Top of Given information
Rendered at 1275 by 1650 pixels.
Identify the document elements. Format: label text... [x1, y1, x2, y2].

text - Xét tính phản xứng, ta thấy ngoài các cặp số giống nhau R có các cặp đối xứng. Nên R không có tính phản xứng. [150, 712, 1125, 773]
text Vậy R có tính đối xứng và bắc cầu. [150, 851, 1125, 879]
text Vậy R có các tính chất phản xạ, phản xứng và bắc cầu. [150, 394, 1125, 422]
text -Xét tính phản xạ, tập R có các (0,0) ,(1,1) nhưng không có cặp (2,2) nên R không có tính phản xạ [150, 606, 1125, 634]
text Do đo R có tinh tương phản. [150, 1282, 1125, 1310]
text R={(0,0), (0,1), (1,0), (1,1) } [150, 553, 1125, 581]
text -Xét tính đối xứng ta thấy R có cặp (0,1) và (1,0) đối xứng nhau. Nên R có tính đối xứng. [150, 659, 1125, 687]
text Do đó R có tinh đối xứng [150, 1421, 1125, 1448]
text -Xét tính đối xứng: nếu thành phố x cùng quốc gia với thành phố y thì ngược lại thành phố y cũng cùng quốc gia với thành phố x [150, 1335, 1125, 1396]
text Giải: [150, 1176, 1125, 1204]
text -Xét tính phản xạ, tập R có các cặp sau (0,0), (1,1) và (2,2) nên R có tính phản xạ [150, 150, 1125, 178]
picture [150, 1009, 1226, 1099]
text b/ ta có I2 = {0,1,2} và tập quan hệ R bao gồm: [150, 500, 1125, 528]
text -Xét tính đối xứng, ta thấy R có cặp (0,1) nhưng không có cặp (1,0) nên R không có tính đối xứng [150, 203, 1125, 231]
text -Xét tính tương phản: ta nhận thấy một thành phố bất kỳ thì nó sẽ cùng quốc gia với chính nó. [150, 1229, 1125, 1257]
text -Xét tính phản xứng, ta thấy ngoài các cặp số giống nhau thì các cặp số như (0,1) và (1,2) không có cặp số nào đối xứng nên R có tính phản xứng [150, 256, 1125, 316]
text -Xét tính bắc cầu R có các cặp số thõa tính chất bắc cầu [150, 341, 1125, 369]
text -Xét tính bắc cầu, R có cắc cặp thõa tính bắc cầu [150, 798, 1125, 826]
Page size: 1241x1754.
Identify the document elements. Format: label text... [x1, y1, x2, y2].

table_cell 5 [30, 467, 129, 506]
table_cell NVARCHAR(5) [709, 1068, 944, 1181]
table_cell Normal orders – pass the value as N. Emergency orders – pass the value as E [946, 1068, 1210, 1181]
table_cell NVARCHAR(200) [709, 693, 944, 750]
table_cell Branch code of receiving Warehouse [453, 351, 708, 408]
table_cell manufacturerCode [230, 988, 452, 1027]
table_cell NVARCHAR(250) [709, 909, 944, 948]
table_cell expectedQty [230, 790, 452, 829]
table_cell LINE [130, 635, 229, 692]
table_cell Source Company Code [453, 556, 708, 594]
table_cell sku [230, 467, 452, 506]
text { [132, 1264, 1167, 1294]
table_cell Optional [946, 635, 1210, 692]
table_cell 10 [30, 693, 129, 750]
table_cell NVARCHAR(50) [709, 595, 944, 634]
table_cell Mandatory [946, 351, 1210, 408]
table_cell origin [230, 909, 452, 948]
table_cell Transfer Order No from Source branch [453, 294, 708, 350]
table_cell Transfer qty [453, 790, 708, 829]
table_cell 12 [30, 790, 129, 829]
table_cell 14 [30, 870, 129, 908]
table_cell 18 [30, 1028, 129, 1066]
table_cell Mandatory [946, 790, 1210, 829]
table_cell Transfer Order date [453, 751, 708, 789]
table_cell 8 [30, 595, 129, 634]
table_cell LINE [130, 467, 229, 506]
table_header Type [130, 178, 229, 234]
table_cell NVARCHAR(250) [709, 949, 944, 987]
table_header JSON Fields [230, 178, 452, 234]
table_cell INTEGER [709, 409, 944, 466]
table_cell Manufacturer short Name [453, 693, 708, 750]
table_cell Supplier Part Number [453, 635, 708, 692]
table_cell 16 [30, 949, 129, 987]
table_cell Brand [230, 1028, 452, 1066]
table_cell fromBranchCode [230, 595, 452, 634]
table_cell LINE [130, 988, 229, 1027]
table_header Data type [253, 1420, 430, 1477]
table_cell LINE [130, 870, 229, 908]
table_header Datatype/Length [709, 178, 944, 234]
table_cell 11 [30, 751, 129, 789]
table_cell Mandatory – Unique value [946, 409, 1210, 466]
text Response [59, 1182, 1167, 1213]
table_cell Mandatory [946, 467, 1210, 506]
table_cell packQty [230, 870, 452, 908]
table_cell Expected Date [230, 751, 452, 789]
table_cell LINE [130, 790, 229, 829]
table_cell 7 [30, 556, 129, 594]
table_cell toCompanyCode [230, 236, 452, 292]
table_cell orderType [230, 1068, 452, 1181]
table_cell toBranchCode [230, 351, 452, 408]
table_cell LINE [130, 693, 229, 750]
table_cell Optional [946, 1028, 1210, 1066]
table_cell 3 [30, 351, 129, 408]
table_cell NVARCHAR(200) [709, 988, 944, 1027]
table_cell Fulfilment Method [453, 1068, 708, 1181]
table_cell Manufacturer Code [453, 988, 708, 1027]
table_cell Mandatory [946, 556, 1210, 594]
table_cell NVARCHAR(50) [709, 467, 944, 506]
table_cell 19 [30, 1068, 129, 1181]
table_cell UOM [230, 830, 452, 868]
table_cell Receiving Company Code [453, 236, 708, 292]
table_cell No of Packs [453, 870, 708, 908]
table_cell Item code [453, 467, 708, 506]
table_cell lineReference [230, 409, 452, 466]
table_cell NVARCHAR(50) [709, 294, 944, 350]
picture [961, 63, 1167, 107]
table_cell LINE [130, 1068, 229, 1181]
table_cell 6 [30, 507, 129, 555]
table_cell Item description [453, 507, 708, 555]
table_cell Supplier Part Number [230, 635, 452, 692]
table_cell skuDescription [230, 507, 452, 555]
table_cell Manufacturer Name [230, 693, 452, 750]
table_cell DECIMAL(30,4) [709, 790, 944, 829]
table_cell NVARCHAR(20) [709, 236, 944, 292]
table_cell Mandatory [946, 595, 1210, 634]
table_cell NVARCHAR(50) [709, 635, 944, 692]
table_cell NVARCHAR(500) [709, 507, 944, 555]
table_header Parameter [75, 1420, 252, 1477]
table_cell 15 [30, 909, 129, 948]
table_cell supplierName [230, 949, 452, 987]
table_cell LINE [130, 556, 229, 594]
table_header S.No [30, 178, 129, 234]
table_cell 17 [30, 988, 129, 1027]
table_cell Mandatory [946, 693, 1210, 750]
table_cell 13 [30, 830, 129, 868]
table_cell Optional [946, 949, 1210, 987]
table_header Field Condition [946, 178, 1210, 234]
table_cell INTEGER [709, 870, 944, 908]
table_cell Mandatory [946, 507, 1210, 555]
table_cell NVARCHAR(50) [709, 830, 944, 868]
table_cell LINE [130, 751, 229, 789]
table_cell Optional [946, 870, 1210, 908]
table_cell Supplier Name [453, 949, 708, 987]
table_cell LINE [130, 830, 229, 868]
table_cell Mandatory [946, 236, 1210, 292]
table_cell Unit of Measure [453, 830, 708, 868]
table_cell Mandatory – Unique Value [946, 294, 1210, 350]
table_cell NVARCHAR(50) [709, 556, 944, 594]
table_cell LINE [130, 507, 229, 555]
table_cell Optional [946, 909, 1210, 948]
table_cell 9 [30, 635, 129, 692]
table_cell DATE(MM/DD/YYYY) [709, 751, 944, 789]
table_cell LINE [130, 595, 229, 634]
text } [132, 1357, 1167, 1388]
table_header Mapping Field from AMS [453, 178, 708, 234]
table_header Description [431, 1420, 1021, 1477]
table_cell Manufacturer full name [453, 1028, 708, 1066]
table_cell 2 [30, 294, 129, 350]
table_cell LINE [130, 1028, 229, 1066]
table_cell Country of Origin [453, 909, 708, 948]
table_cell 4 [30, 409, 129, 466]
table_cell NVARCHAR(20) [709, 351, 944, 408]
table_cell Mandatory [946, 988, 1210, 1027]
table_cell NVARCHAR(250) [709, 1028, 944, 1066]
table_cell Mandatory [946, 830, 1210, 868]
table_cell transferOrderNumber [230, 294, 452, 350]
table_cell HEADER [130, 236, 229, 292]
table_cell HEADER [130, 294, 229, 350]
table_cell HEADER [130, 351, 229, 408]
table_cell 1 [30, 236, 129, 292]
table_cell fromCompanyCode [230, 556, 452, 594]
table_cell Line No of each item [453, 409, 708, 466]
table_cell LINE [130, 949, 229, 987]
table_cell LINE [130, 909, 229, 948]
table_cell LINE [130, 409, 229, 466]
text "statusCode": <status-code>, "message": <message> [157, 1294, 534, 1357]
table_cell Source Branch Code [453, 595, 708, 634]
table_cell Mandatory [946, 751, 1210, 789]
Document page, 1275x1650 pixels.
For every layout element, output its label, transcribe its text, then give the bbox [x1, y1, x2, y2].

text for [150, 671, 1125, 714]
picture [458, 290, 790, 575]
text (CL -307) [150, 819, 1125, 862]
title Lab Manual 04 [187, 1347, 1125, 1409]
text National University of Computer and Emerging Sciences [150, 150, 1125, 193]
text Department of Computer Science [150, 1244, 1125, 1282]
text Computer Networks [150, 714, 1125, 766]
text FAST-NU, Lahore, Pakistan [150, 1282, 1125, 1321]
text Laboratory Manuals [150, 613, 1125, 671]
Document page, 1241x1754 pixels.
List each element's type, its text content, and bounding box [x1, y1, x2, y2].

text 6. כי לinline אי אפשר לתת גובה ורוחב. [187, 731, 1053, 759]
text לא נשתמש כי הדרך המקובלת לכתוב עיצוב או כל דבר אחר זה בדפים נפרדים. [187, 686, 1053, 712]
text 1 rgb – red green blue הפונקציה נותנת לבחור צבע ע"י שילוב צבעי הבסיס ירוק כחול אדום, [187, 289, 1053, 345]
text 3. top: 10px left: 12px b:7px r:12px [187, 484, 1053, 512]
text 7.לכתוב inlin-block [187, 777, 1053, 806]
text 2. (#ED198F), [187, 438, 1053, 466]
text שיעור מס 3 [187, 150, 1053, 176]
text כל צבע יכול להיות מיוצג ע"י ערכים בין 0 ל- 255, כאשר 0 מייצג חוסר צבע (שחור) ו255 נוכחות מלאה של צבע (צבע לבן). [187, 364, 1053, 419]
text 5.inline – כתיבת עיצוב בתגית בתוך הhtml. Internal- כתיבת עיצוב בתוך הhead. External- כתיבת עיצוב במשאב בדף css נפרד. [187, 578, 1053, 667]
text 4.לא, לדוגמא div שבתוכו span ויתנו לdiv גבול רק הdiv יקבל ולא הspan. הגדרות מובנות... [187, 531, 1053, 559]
Bottom of Given information
▶ **Assignment**
Wherever the word "Unique" appears in the entries above, copy that whole line.

▶ **Exercise result**
table_cell Mandatory – Unique value [946, 409, 1210, 466]
table_cell Mandatory – Unique Value [946, 294, 1210, 350]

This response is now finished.